London. Der britische Premier Johnson ist an Covid-19 erkrankt. Hospitäler in London warnen vor „Tsunami“ an Patienten mit schweren Verläufen.

Nun hat es also auch Boris Johnson erwischt – ausgerechnet den britischen Premierminister, der die Corona-Krise lange Zeit auf die leichte Schulter genommen hatte. Der 55-Jährige erklärte am Freitagmorgen in einer Videobotschaft, er habe einen anhaltenden Husten und leichtes Fieber und werde sich daher selbst isolieren.

Wenig später gab Downing Street bekannt, Johnson sei positiv auf das Coronavirus getestet worden. Ein Regierungssprecher erklärte, Johnson werde aus der Quarantäne heraus weiter die Maßnahmen der Regierung gegen die Ausbreitung des Virus anführen.

Ob Carrie Symonds, Johnsons Verlobte, ebenfalls an dem Virus erkrankt ist, war zunächst unklar. Symonds lebt mit Johnson in der Downing Street und ist im fünften Monat schwanger. Später wurde bekannt, dass auch Gesundheitsminister Matt Hancock positiv auf das Virus getestet worden ist.

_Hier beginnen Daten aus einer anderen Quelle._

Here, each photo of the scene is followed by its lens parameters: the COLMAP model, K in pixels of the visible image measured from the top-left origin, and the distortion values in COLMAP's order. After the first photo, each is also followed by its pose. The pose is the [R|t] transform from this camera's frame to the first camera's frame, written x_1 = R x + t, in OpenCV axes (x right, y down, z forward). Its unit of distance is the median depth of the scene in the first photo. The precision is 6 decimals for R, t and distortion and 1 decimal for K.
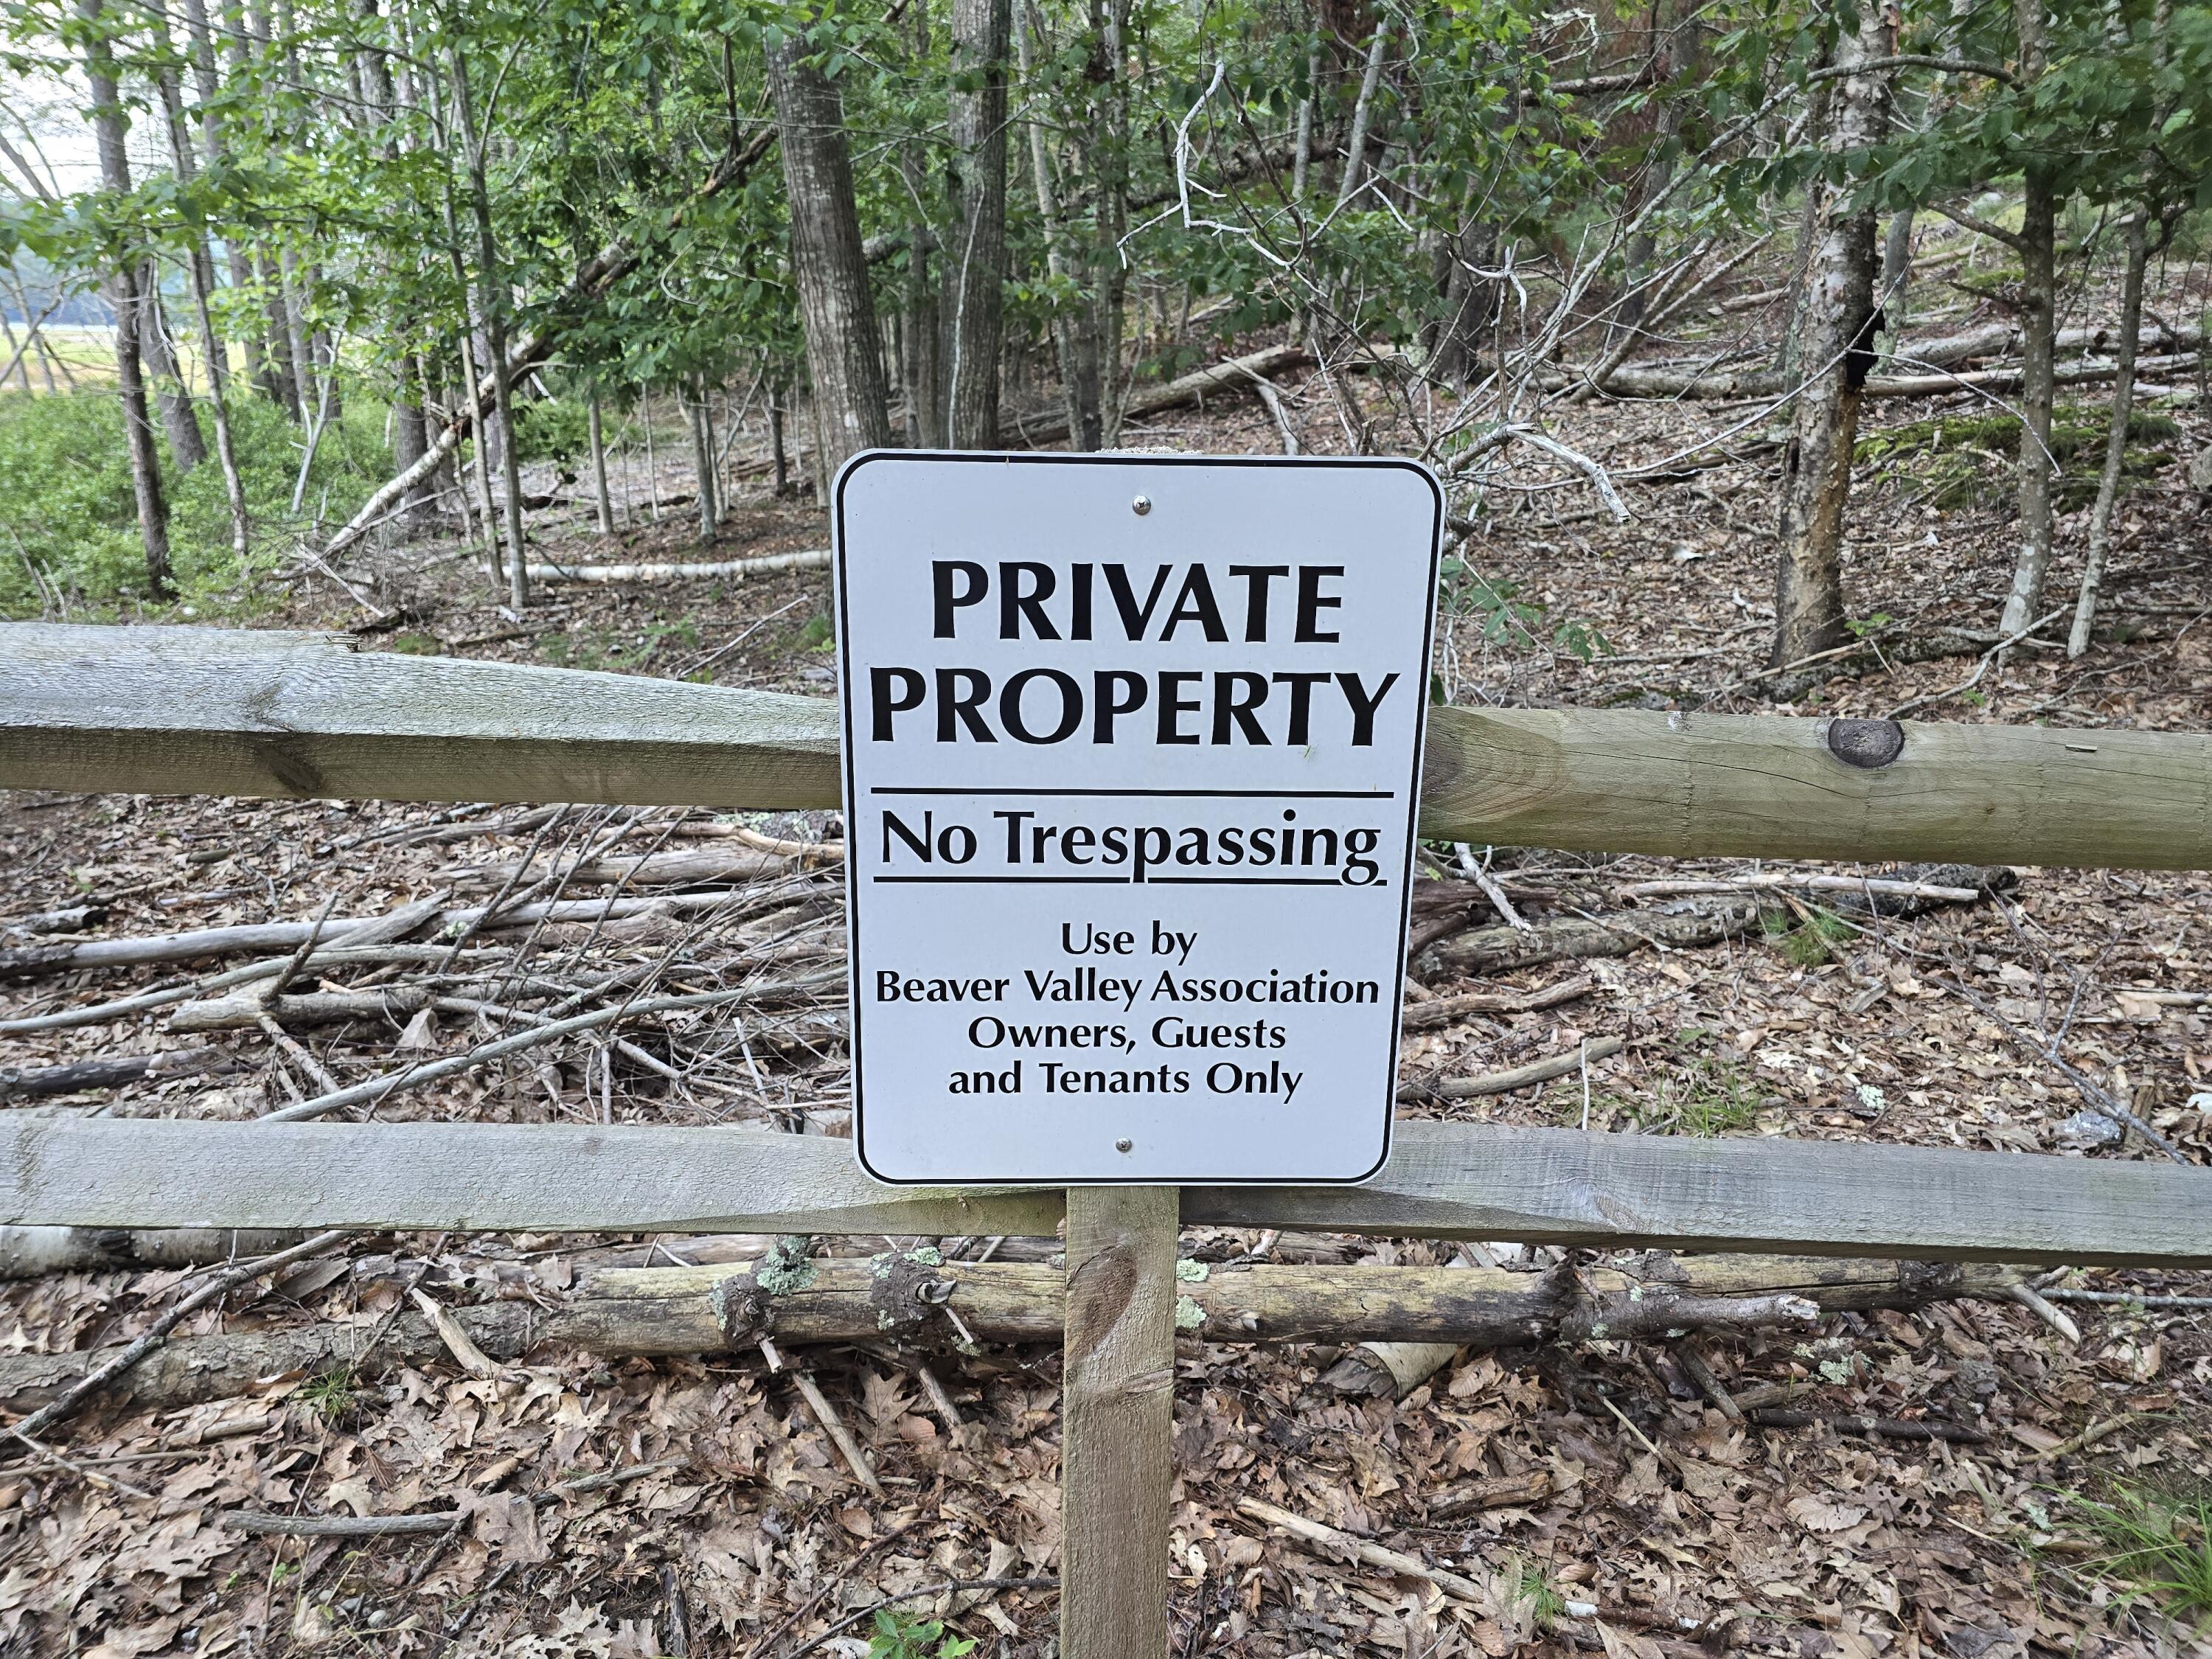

Johnsons Widerwilligkeit könnte vielen den Tod bringen

Johnsons Erkrankung wirft ein Schlaglicht auf die zögerliche Reaktion seiner Regierung in der Corona-Krise. So erklärte der britische Premier noch Anfang des Monats, er gebe weiter allen Leuten, die er treffe, die Hand. Dabei hatten Experten schon damals dringend davon abgeraten. Als die Krise Mitte des Monats in Italien und Spanien bereits verheerende Ausmaße angenommen hatte, riet Johnson lediglich über 70-Jährigen dazu, auf Kreuzfahrten zu verzichten.

Das öffentliche Leben sollte weitergehen wie zuvor – und das, obwohl sich das Virus in Großbritannien bereits rasant ausbreitete. Kritiker warfen der Regierung daraufhin vor, sie wolle bewusst einen Großteil der Bevölkerung erkranken lassen, um so für eine Herdenimmunität zu sorgen, die eine spätere Ausbreitung der Krankheit verhindern solle. Dabei ist bis heute umstritten, ob eine Erkrankung überhaupt dazu führt, dass Menschen immun gegen das Virus werden.

Als Forscher vom Imperial College in London Berechnungen vorlegten, die zeigten, dass die Strategie der Regierung zum vermeidbaren Tod Hunderttausender führen könnte, ließ Johnson von diesem Plan ab.

Massenansammlungen in Parks und auf Märkten

Großbritannien folgte seitdem dem Kurs, den die meisten anderen Länder eingeschlagen haben – allerdings lange wieder nur zögerlich. So rief Johnson die Briten Anfang vergangener Woche dazu auf, von zu Hause aus zu arbeiten und Pubs und Restaurants zu meiden. Eine Anordnung, die Lokale des Landes zu schließen, sprach er allerdings erst fünf Tage später aus. Und so versammelten sich an jedem Abend zahlreiche Briten weiter in Restaurants, Bars, Pubs und Biergärten.

Viele dürften sich dabei mit dem Virus infiziert haben. Mitte vergangener Woche kündigte Johnson die Schließung der meisten Schulen des Landes an – allerdings erst ab Freitag. Und er rief die Briten erneut dazu auf, zu Hause zu bleiben.

Ein Ausgehverbot sprach er jedoch wieder nicht aus. Das veranlasste Hunderttausende Briten dazu, sich am vergangenen Wochenende in Parks, an Stränden, auf Märkten und in Nationalparks zu drängen. Aufnahmen dieser Menschenmassen lösten einen öffentlichen Aufschrei aus. Woraufhin Johnson am Montag endlich ein Ausgehverbot aussprach.

Aus Sicht vieler Experten viel zu spät. Krankenhäuser in London, der Corona-Hochburg des Landes, berichteten nun über einen „Tsunami“ an schwer erkrankten Corona-Patienten. Die Kapazitäten der Kliniken in der britischen Hauptstadt könnten schon in wenigen Tagen erreicht sein.